Friday, December 31, 2010

Clutch Repaired after 31 years!

From prior run I knew the clutch slipped, but when I removed transmission the disc and pressure plate looked fine, plus were date coded 1979 when the car last had plates.  Installed new disc and pressure plate but re-used old release bearing since it's hard to remove plus it also looked brand new.  Noticed essentially no movement of the clutch linkage when transmission was re-installed.  Thanks to some help from Andy S in checking the linkage movement on his TR3A for comparison, finally diagnosed that the wrong release bearing had been used when the clutch was replaced in 1979, it had been slipping ever since then.  I suspect it was a DIY clutch job, and they probably took the transmission in/out several times but were not able to diagnose the problem.  See picture for comparison of old and new:


The new one is 5/32 inch shorter (it's a press fit into it's carrier, the surface on the table is what engages the carrier).  So, the too thick release bearing was acting like it was pushing down on the clutch pedal all of the time.  I installed the new, correct release bearing, put everything back together, and had a very nice ride around the subdivision.  Well, except for finding out the hood flies up at 25 mph when you don't tie it down on the front.  No damage done, neighbor cutting grass was entertained though.  But the clutch engages very smoothly and has no slippage at all.
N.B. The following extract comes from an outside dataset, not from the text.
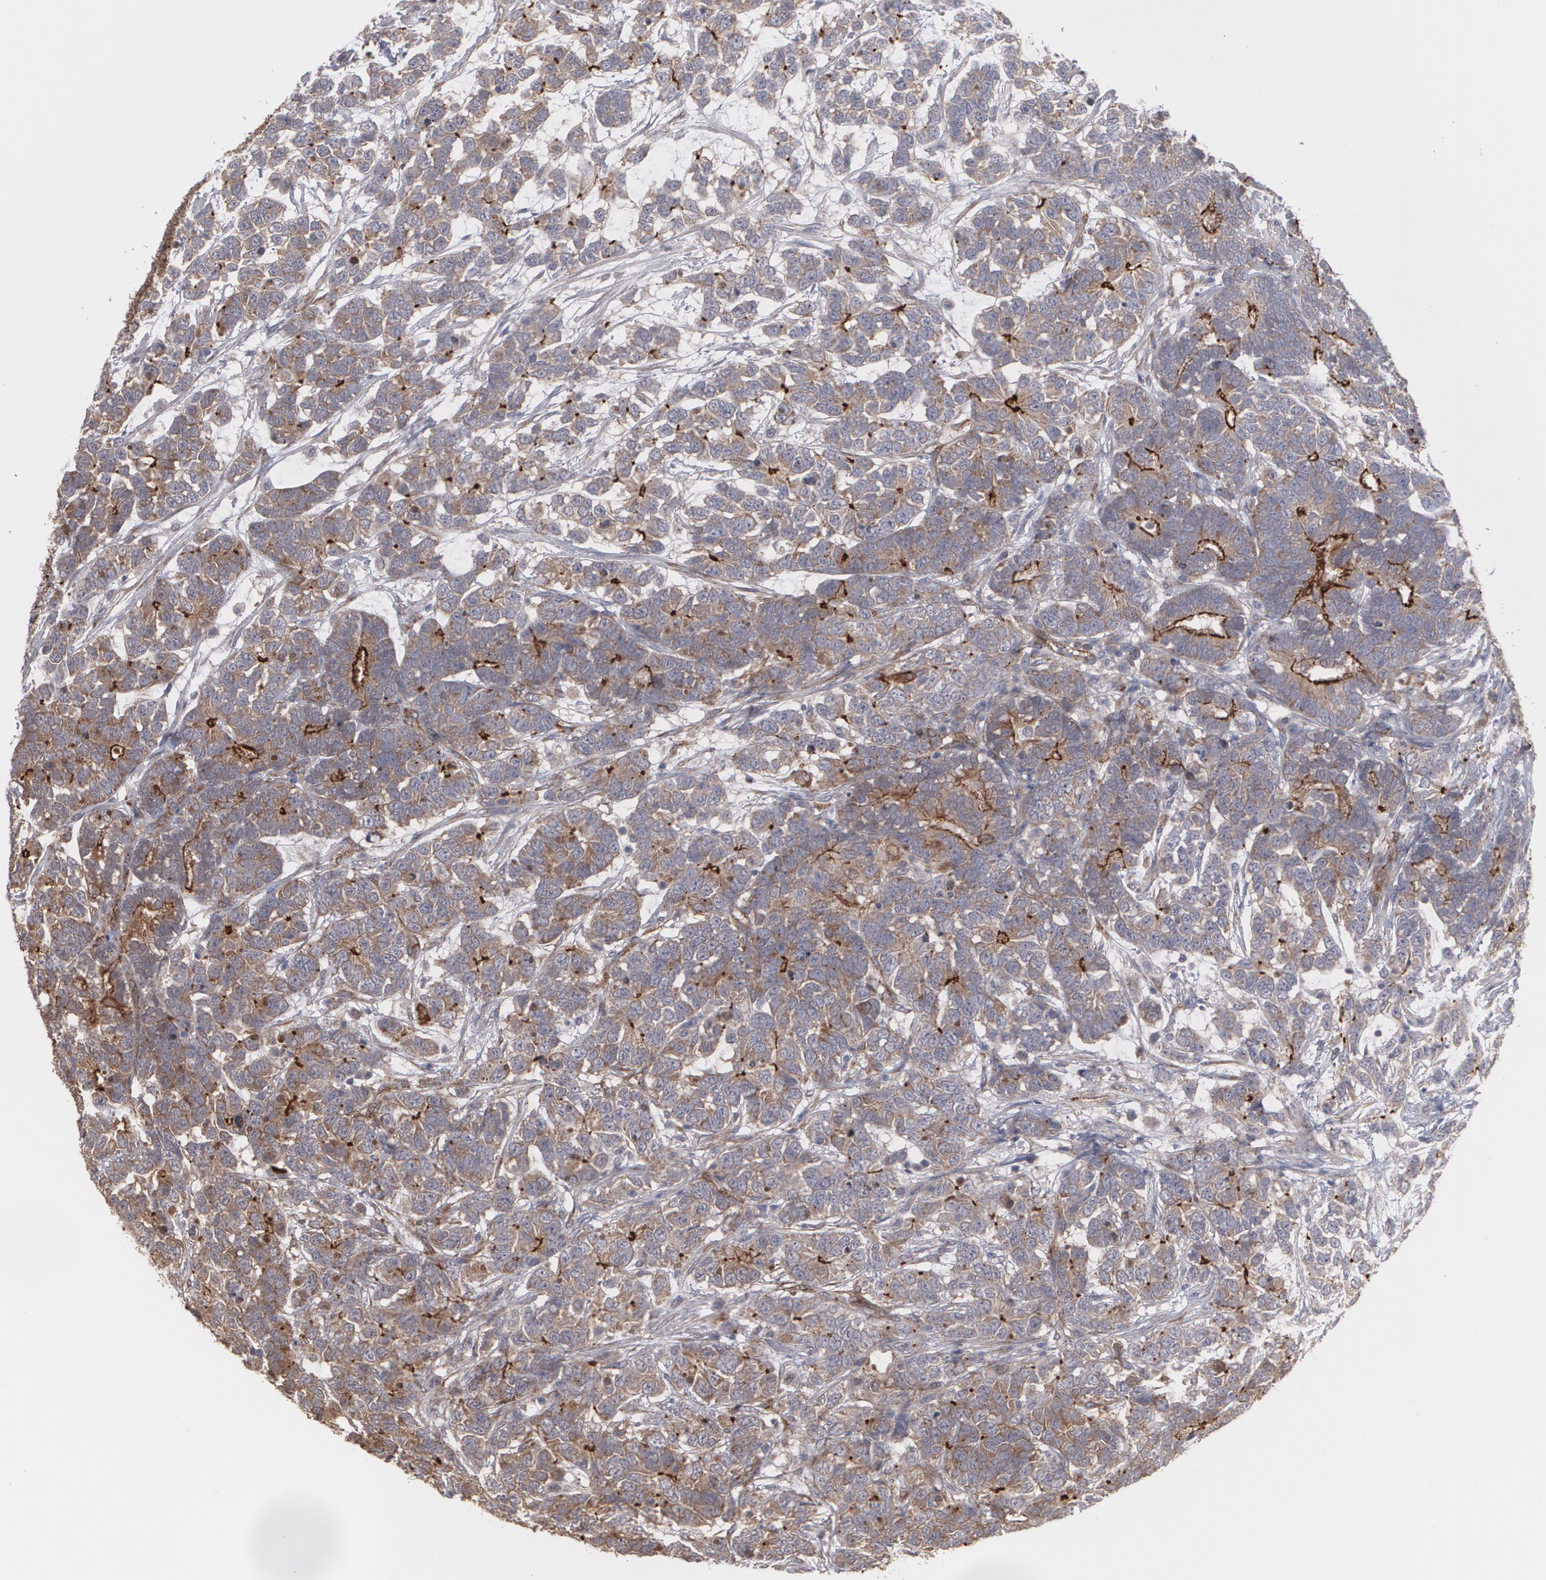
{"staining": {"intensity": "weak", "quantity": ">75%", "location": "cytoplasmic/membranous"}, "tissue": "testis cancer", "cell_type": "Tumor cells", "image_type": "cancer", "snomed": [{"axis": "morphology", "description": "Carcinoma, Embryonal, NOS"}, {"axis": "topography", "description": "Testis"}], "caption": "Protein expression analysis of human testis embryonal carcinoma reveals weak cytoplasmic/membranous staining in approximately >75% of tumor cells. (brown staining indicates protein expression, while blue staining denotes nuclei).", "gene": "TJP1", "patient": {"sex": "male", "age": 26}}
Wednesday, December 22, 2010

Battery won't fall through now


I painted and installed a new Moss battery box.  As you can see in the picture, the old box's floor was completely gone.  I had to drill out the spot welds to remove the old box.  I also decided not to replace the upper portion of the box, where the body tag resides, that material was fine and would involve a lot more work to replace it.  So I cut off both the old box and new box in such a way to give me a 1/4 inch overlap between the two.  I also don't have a welder and not sure I want to learn, so I bought some automotive adhesive used to join body panels (Evercoat's Maxim 812, two part, comes in tube for caulking gun with special replaceable nozzle that mixes the two parts).  Kind of expensive at $40, but I used about 10% of it for the battery box.  Now considering using it to install the floor panels.  I am very pleased with how it turned out, had to spend some time making sure the flanges lined up well before gluing it in but the joints sure look solid.  I hope I never have to take it back out!

Friday, November 26, 2010

Initial focus is getting car to run!


Since bringing the car home on August 28 I have rebuilt the brakes (all new seals, pads/shoes, and three of six brake lines), had radiator flushed out, all new cooling hoses, new gas tank, hand brake cable, and cleaned things up a bunch. This picture shows the front end with the clip and radiator removed.  Found water pump leaked, installed used one from Huntingburg friend. Changed oil in engine, then cranked enough to show over 140psi compression and 20 psi oil pressure. About 11/8 I got it to start, barely, later replaced plugs on 11/15 and it starts much better now.

The car is on the road


This video footage is the first time this car has been driven since 1979, from my understanding.  Pretty exciting.  Overall ran very well except for the clutch slippage.


Then this video is returning from the tour of the subdivision.  The carbs still need some work, it does not want to idle without a little choke, I know they have some varnish in them.  But the biggest discovery was the clutch issue.  After this run I changed the oil for the second time, changed oil in transmission for first time, and drained cooling system to filter coolant to remove any rust residue.

All gauges work except for fuel gauge, which had worked about a month ago.

Blog Started

I have started this blog for others to follow the restoration of my 1961 Triumph TR3A if they are interested.